ESPE Abstracts (2018) 89 P-P1-148

GH Treatment Causes an Increase in Klotho Concentration in Children with Growth Hormone Deficiency

Beata Wikieraa, Monika Seiferta, Julita Nocon-Bohusza, Anna Noczynskaa & Jacek Daroszewskib


aDepartment of Endocrinology and Diabetology for Children and Adolescents Medical University, Wroclaw, Poland; bDepartment of Endocrinology, Diabetes and Isotope Therapy, Medical University, Wroclaw, Poland


Introduction: Klotho is a protein which may serve as a regulator of GH secretion. Growth hormone deficiency is diagnosed in children with growth restriction when GH secretion in two GH stimulation tests do not exceed the level of 10 ng/ml.

Aim: The objective of the study was to investigate Klotho and FGF23 in children with growth hormone deficiency (GHD) and their responce to the treatment with recombinant human growth hormone (rHGH).

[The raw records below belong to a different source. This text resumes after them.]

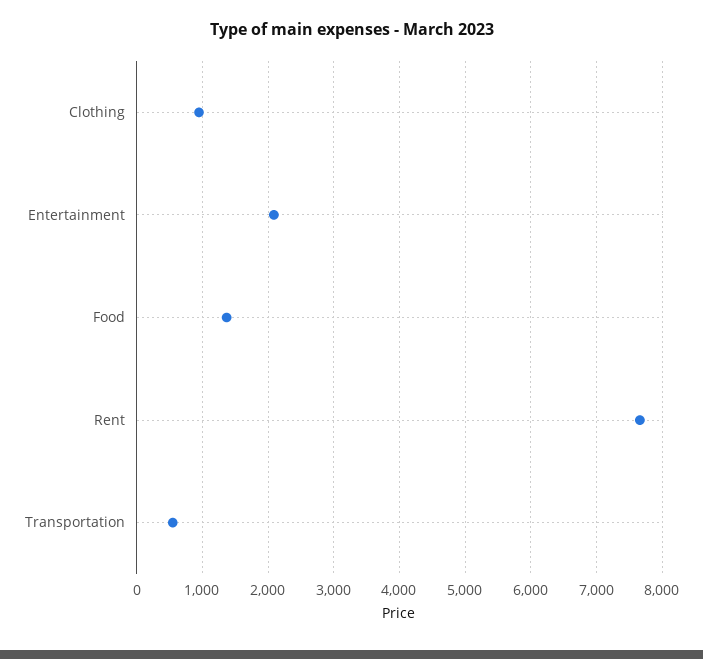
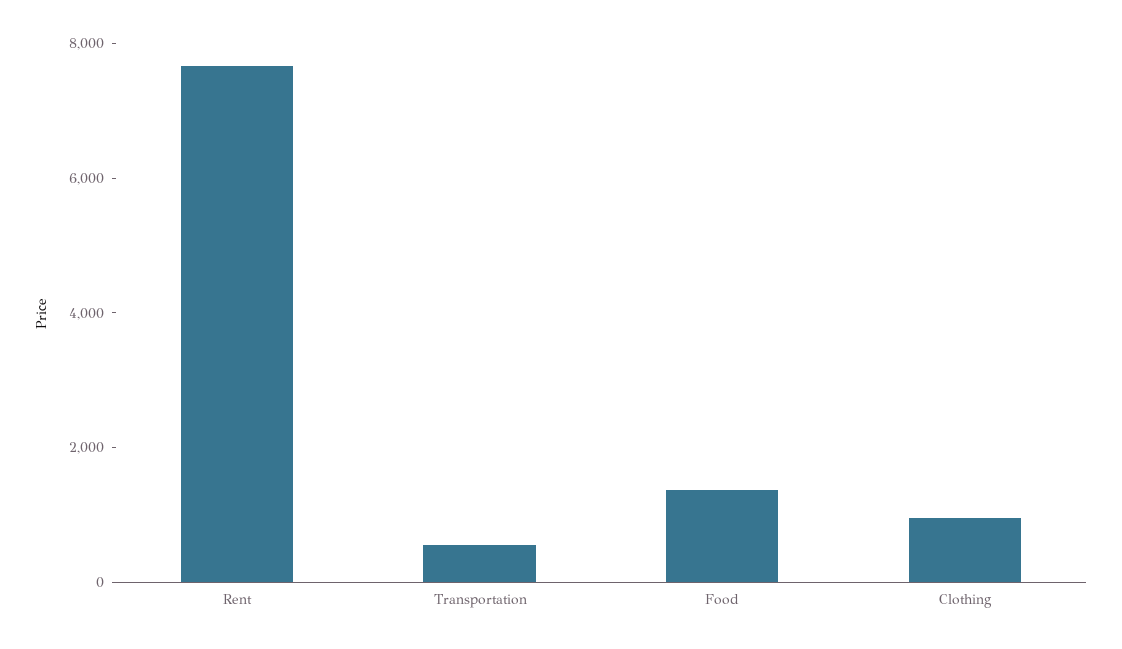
  {
    "Clothing": 1000,
-   "Entertainment": 2100,
    "Food": 1400,
    "Rent": 7700,
    "Transportation": 600
  }

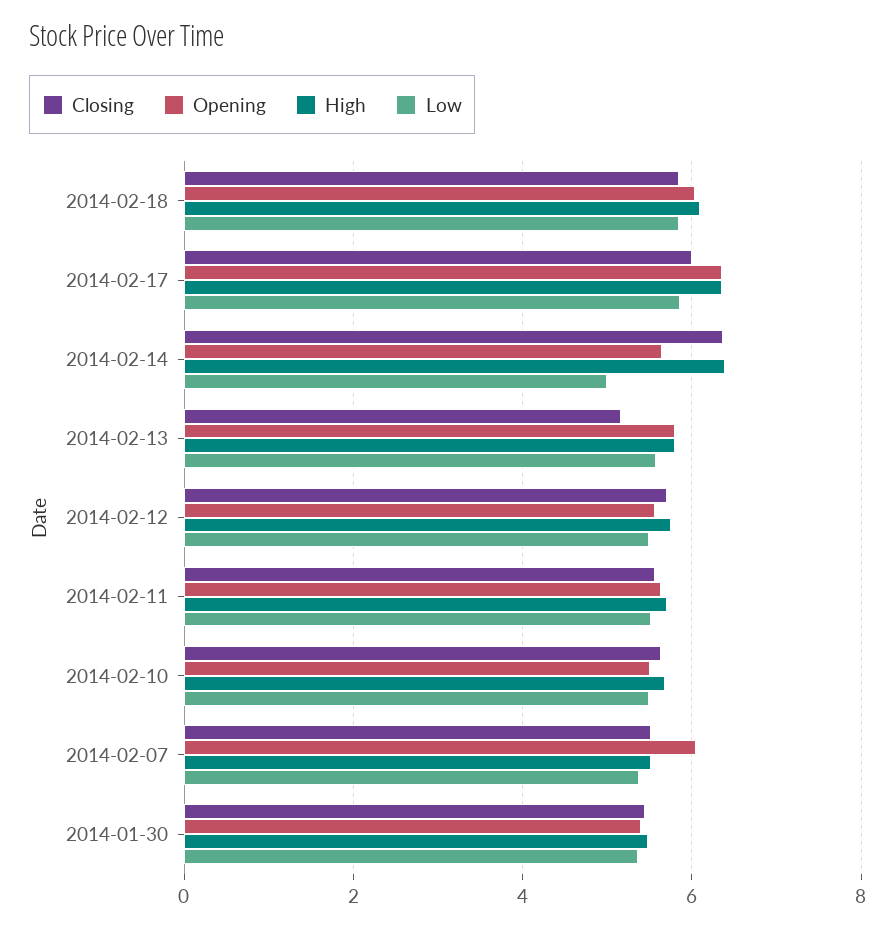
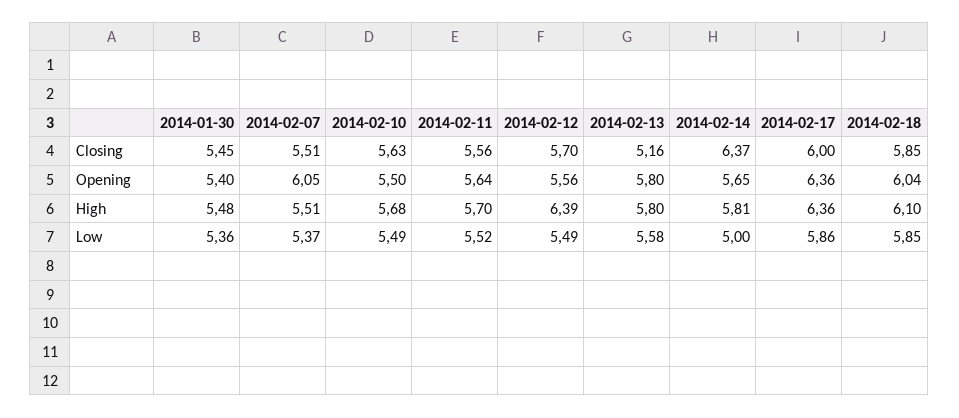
  {
    "Closing": {
      "2014-02-18": 5.85,
      "2014-02-17": 6,
      "2014-02-14": 6.37,
      "2014-02-13": 5.16,
      "2014-02-12": 5.7,
      "2014-02-11": 5.56,
      "2014-02-10": 5.63,
      "2014-02-07": 5.51,
      "2014-01-30": 5.45
    },
    "Opening": {
      "2014-02-18": 6.04,
      "2014-02-17": 6.36,
      "2014-02-14": 5.65,
      "2014-02-13": 5.8,
      "2014-02-12": 5.56,
      "2014-02-11": 5.64,
      "2014-02-10": 5.5,
      "2014-02-07": 6.05,
      "2014-01-30": 5.4
    },
    "High": {
      "2014-02-18": 6.1,
      "2014-02-17": 6.36,
-     "2014-02-14": 6.4,
+     "2014-02-14": 5.81,
      "2014-02-13": 5.8,
-     "2014-02-12": 5.8,
+     "2014-02-12": 6.39,
      "2014-02-11": 5.7,
      "2014-02-10": 5.68,
      "2014-02-07": 5.51,
      "2014-01-30": 5.48
    },
    "Low": {
      "2014-02-18": 5.85,
      "2014-02-17": 5.86,
      "2014-02-14": 5,
      "2014-02-13": 5.58,
      "2014-02-12": 5.49,
      "2014-02-11": 5.52,
      "2014-02-10": 5.49,
      "2014-02-07": 5.37,
      "2014-01-30": 5.36
    }
  }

Patients and methods: The study group consisted of 78 patients (boys 45, girls 33) with GHD diagnosed in one pediatric tertiary center. Their median age was 7.43 years [4.88;10.48]. The control group consisted of 28 children of a similar age and sex. Prior to and following a period of 6 months of treatment with rHGH anthropometrical data were recorded, and biochemical parameters were measured: Klotho, FGF23, IGF-1, IGFBP-3, 25-OH vitamin D, PTH, calcium, phosphate, alkaline phosphatase. Blood was sampled in the morning in fasting conditions. SDS for height, BMI, IGF-1S, and IGFBP-3 was calculated.

Results: Klotho levels in the group of children with GHD before treatment with rHGH (1664.4 pg/ml [1233.14;2125.87]) was lower than in the control group (2081.82 pg/ml [1372.13;2730.81]). The difference was statistically significant (P=0.046). The treatment with rHGH caused acceleration of height velocity from 5.05+/−1,54 to 9.35+/−2.02 cm/yeat (P=0.000) and IGFSDS from −1.64 [−1.99;−1.31] to −0.75 [−1.31;−0.17]. After 6 months of treatment with rHGH in children with GHD Klotho levels increased to 2939.85 [1867.03;3853.04], P=0.000. We did not observed similar trend for FGF23. In children with GHD on rHGH treatment Klotho correlated positively with PTH (P=0.001), and IGF1 (P=0.007).

Conclusion: Klotho protein can be used as a sensitive marker of GHD. It also can be used as a marker of the response to the treatment with rHGH.